Le situazioni più difficili, nelle due zone densamente popolate e limitrofe intorno a via Aldo Moro e via Benedetto Croce, che, oltre ai disagi, offrono anche una pessima immagine turistica della città a due passi dal lungomare. Per la prima, quella di via Aldo Moro, pende un'ordinanza degli uffici comunali che, oltre un mese fa, preannunciava lavori di sistemazione, mai cominciati, a partire dal 12 settembre scorso e che prevedeva l'installazione di cartelli di strada dissestata e di velocità massima di 10 chilometri orari. Decine le segnalazioni dei cittadini negli anni, così come i conseguenti sopralluoghi del personale addetto del Comune, soprattutto nella pericolosa via Cimarosa, dove le radici degli alberi hanno da tempo disastrato totalmente la carreggiata stradale, provocando danni alle automobili e mettendo a rischio la sicurezza di pedoni e ciclisti.

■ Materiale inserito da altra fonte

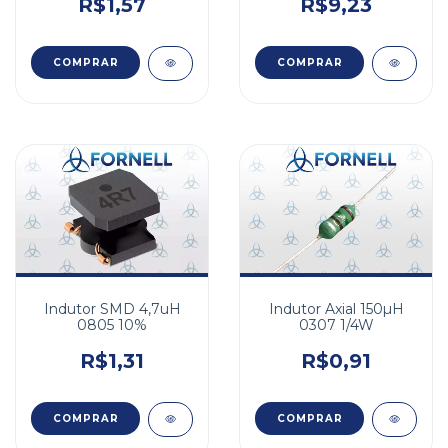
R$1,57
R$9,23
Indutor Axial 150µH
Indutor SMD 4,7uH
0307 1/4W
0805 10%
R$0,91
R$1,31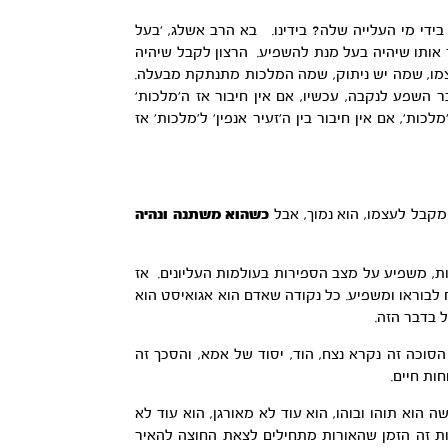
בידי מי העלייה שלה? בידינו. בא הרב אשלג, ‘בעל
ך אותו שיהיה בעל מנת להשפיע. הרצון לקבל שיהיה
עצמו, שמה יש ניתוק, שמה המלכות מתנתקת מבעלה.
בר השפע לנקבה, עכשיו, אם אין חיבור אז ה’מלכות’
ת’, אם אין חיבור בין ה’זעיר אנפין’ ל’מלכות’ אז
 מקבל לעצמו, הוא נמוך, אבל
כשהוא משתנה ונהיה
ת, משפיע על מצב הספירות בעולמות העליונים. אז
 לבוראו ומשפיע. כל נקודה שאדם הוא אגואיסט הוא
 בדבר הזה.
סוכה זה נקרא נצח, הוד, יסוד של אמא, והסכך זה
ות חיים.
הוא תוהו ובוהו, הוא עוד לא מאורגן, הוא עוד לא
כות זה הזמן שהאורות מתחילים לצאת החוצה להאיר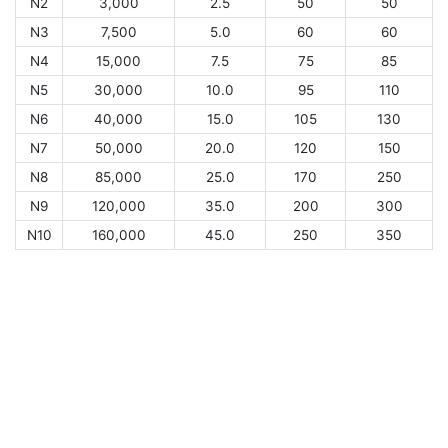
N2
3,000
2.5
50
50
N3
7,500
5.0
60
60
N4
15,000
7.5
75
85
N5
30,000
10.0
95
110
N6
40,000
15.0
105
130
N7
50,000
20.0
120
150
N8
85,000
25.0
170
250
N9
120,000
35.0
200
300
N10
160,000
45.0
250
350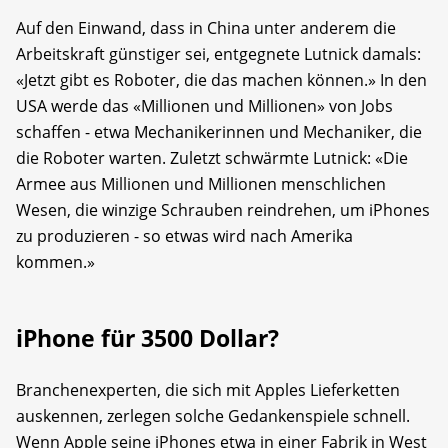
Auf den Einwand, dass in China unter anderem die
Arbeitskraft günstiger sei, entgegnete Lutnick damals:
«Jetzt gibt es Roboter, die das machen können.» In den
USA werde das «Millionen und Millionen» von Jobs
schaffen - etwa Mechanikerinnen und Mechaniker, die
die Roboter warten. Zuletzt schwärmte Lutnick: «Die
Armee aus Millionen und Millionen menschlichen
Wesen, die winzige Schrauben reindrehen, um iPhones
zu produzieren - so etwas wird nach Amerika
kommen.»
iPhone für 3500 Dollar?
Branchenexperten, die sich mit Apples Lieferketten
auskennen, zerlegen solche Gedankenspiele schnell.
Wenn Apple seine iPhones etwa in einer Fabrik in West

Poche decine di metri più a sud, però, sono tornati a farsi sentire in Comune, negli ultimi giorni, anche i cittadini del quartiere di via Croce, dopo la raccolta firme dei mesi scorsi che non sembra aver sortito effetti per la soluzione dei disagi lamentati. Anche qui l'ente ha previsto un'opera di rifacimento delle strade, per sistemare le buche pericolose e l'asfalto deteriorato, che ancora non vede luce, lasciando il quartiere nel degrado. I residenti, però, protestano anche per l'annoso problema dei frequenti allagamenti in caso di pioggia, diffusi e non solo circoscritti ai soliti sottopassi di via Spataro e via D'Annunzio. Il problema degli allagamenti sembra essere più accentuato in via Parri, dove i residenti chiedono il potenziamento delle griglie di raccolta (oltre al divieto di sosta per garantire il doppio senso di marcia in sicurezza), e in via Goldoni, dove i lavori di ampliamento della condotta dell'acqua piovana, ampiamente annunciati e già finanziati, sono fermi da tempo.